Demagoguing contraception

Pro-abortion advocates are claiming that what pro-lifers and Republicans in general really want is to outlaw birth control.  As evidence they are citing Rick Santorum’s stated belief as a Roman Catholic that he does not believe in contraception (even though he underscored that he is not trying to make it illegal), efforts to cut federal funding for Planned Parenthood (for its abortion clinics), and proposals to allow Catholic organizations to have a “conscience clause” so they won’t have to provide health insurance that includes contraception coverage.

Roman Catholics, as well as other Christians and members of other religions, do not believe in practicing artificial birth control.  But I am not aware of any Catholics, social conservatives, pro-lifers, or Republicans  who are trying to outlaw contraception.

The pro-abortionists, continuing to lose the arguments about the humanity of the unborn child, are resorting to demagoguery, trying to rally women by alarming them with an out-and-out falsehood.

For an example of what I’m talking about, see this column:  Conversation over abortion continues 39 years later – The Washington Post.

Morning after pill update

The Food & Drug administration had decided to make the abortifacient “morning after” pill available over the counter without a prescription.  But now the Health & Human Services Department has over-ruled that decision, keeping the drug by-prescription only:

The federal government Wednesday rejected a request to let young teenage girls buy the controversial morning-after pill Plan B directly off drugstore and supermarket shelves without a prescription.

In a rare public split among federal health officials, the Health and Human Services Department overruled a decision by the Food and Drug Administration to make the drug available to anyone of any age without a restriction.

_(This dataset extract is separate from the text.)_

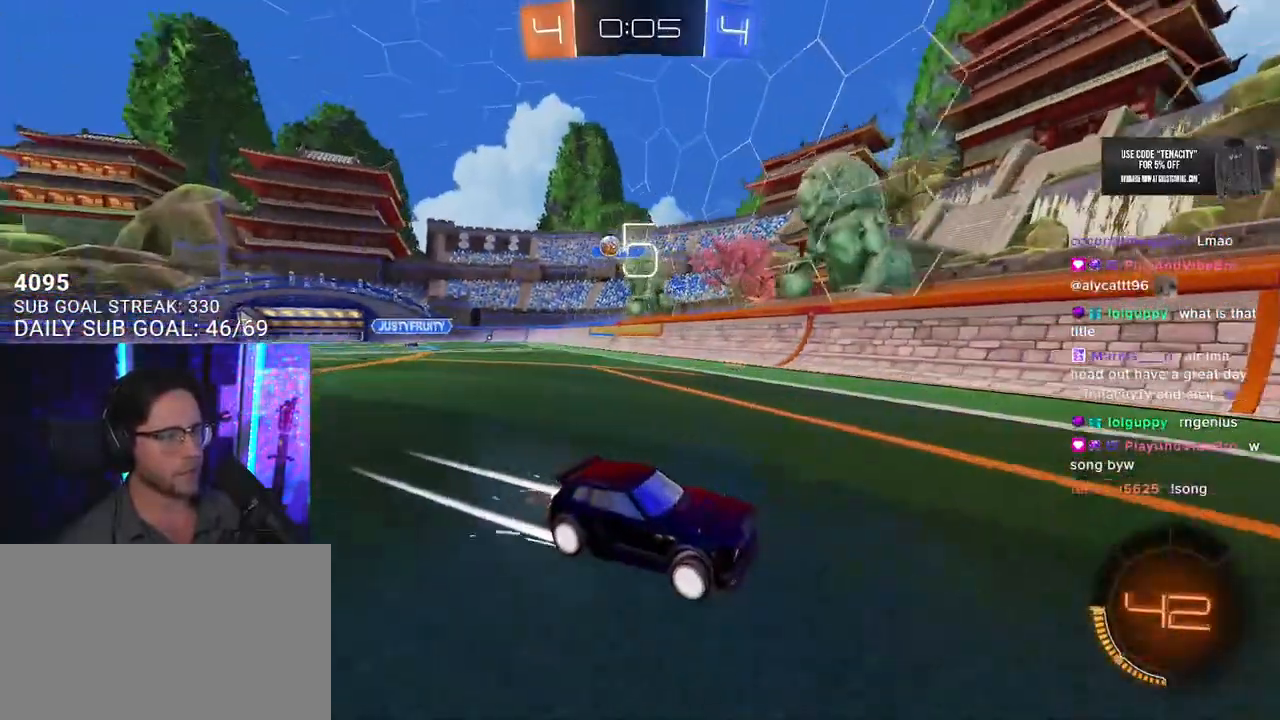
Gameplay with a controller (PlayStation layout); each line is a JSON object with the inputs held at the frame after it (dt_ms = milliseconds from this image to that frame). "button_events" lists button changes between this image and that frame as [ms after this image, input, new state], when the widget could be followed in between (sticks are given only as held states). Not read: L1 R1.
{"dt_ms": 500, "buttons": ["R2"], "left_stick": "right", "right_stick": "center"}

In a statement, FDA Administrator Margaret A. Hamburg said she had decided the medication could be used safely by girls and women of all ages. But she added that Health and Human Services Secretary Kathleen Sebelius had rejected the move.

“I agree … there is adequate and reasonable, well-supported, and science-based evidence that Plan B One-Step is safe and effective and should be approved for nonprescription use for all females of child-bearing potential,” Hamburg said.

“However, this morning I received a memorandum from the Secretary of Health and Human Services invoking her authority under the Federal Food, Drug, and Cosmetic Act to execute its provisions and stating that she does not agree with the Agency’s decision to allow the marketing of Plan B One-Step nonprescription for all females of child-bearing potential,” she said.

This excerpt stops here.